**AIM**.
Format the lines from the one containing "genus: Sitta" to the one containing "genus: Sphagnum", both included, as a Markdown table with the columns Row and Line. Number each line in Row and omit blank lines.

+++ TASK MATERIAL +++

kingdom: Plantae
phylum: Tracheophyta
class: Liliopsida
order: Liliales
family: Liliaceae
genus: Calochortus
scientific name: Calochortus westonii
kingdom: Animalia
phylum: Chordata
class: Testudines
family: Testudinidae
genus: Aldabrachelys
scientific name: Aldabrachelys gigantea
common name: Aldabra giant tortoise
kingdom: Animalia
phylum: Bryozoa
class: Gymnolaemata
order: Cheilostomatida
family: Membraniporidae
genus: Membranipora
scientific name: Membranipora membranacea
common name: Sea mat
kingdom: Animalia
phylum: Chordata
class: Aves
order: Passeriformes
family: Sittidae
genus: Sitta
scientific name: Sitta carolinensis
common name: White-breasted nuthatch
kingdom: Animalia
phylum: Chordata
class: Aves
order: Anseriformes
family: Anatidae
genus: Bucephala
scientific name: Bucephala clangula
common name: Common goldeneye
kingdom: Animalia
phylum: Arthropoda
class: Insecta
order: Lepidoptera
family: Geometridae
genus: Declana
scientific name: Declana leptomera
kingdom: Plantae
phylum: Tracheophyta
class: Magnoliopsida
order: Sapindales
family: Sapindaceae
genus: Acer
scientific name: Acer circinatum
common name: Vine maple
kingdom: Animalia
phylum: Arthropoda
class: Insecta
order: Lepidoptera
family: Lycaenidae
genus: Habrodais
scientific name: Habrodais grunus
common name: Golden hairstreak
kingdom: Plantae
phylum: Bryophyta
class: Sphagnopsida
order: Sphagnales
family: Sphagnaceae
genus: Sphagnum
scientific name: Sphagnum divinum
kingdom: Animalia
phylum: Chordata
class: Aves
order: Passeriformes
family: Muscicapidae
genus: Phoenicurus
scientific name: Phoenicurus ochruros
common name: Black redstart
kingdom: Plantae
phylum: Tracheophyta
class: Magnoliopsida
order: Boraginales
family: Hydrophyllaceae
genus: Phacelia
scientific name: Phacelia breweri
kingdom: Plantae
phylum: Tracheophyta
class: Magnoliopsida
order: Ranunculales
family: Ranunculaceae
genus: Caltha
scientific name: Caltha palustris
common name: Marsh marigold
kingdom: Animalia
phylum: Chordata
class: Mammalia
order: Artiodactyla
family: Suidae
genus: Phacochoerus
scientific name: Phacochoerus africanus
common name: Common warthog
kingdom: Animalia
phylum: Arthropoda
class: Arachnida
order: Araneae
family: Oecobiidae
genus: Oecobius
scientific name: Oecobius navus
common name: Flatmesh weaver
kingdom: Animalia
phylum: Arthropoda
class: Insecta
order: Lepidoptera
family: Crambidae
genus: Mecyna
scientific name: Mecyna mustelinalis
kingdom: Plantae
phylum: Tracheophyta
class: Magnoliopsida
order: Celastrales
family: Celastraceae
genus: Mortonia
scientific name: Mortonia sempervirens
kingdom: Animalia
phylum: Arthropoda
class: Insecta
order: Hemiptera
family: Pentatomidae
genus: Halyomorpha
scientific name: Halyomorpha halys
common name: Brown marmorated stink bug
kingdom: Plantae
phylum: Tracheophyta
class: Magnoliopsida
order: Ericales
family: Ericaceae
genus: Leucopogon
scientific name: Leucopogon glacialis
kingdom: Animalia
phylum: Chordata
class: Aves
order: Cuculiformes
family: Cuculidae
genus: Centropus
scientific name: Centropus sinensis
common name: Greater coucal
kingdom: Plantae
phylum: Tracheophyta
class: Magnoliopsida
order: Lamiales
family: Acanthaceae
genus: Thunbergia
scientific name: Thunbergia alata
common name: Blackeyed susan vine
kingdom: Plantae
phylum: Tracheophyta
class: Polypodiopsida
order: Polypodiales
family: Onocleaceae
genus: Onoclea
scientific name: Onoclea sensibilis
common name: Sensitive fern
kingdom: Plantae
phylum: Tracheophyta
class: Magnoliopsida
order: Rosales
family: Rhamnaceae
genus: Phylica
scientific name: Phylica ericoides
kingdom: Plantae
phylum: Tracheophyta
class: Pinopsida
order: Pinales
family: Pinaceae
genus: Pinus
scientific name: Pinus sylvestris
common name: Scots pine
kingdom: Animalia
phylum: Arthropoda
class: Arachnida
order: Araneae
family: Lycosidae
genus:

+++

**FINISHED ANSWER**.
| Row | Line |
|---|---|
| 1 | genus: Sitta |
| 2 | scientific name: Sitta carolinensis |
| 3 | common name: White-breasted nuthatch |
| 4 | kingdom: Animalia |
| 5 | phylum: Chordata |
| 6 | class: Aves |
| 7 | order: Anseriformes |
| 8 | family: Anatidae |
| 9 | genus: Bucephala |
| 10 | scientific name: Bucephala clangula |
| 11 | common name: Common goldeneye |
| 12 | kingdom: Animalia |
| 13 | phylum: Arthropoda |
| 14 | class: Insecta |
| 15 | order: Lepidoptera |
| 16 | family: Geometridae |
| 17 | genus: Declana |
| 18 | scientific name: Declana leptomera |
| 19 | kingdom: Plantae |
| 20 | phylum: Tracheophyta |
| 21 | class: Magnoliopsida |
| 22 | order: Sapindales |
| 23 | family: Sapindaceae |
| 24 | genus: Acer |
| 25 | scientific name: Acer circinatum |
| 26 | common name: Vine maple |
| 27 | kingdom: Animalia |
| 28 | phylum: Arthropoda |
| 29 | class: Insecta |
| 30 | order: Lepidoptera |
| 31 | family: Lycaenidae |
| 32 | genus: Habrodais |
| 33 | scientific name: Habrodais grunus |
| 34 | common name: Golden hairstreak |
| 35 | kingdom: Plantae |
| 36 | phylum: Bryophyta |
| 37 | class: Sphagnopsida |
| 38 | order: Sphagnales |
| 39 | family: Sphagnaceae |
| 40 | genus: Sphagnum |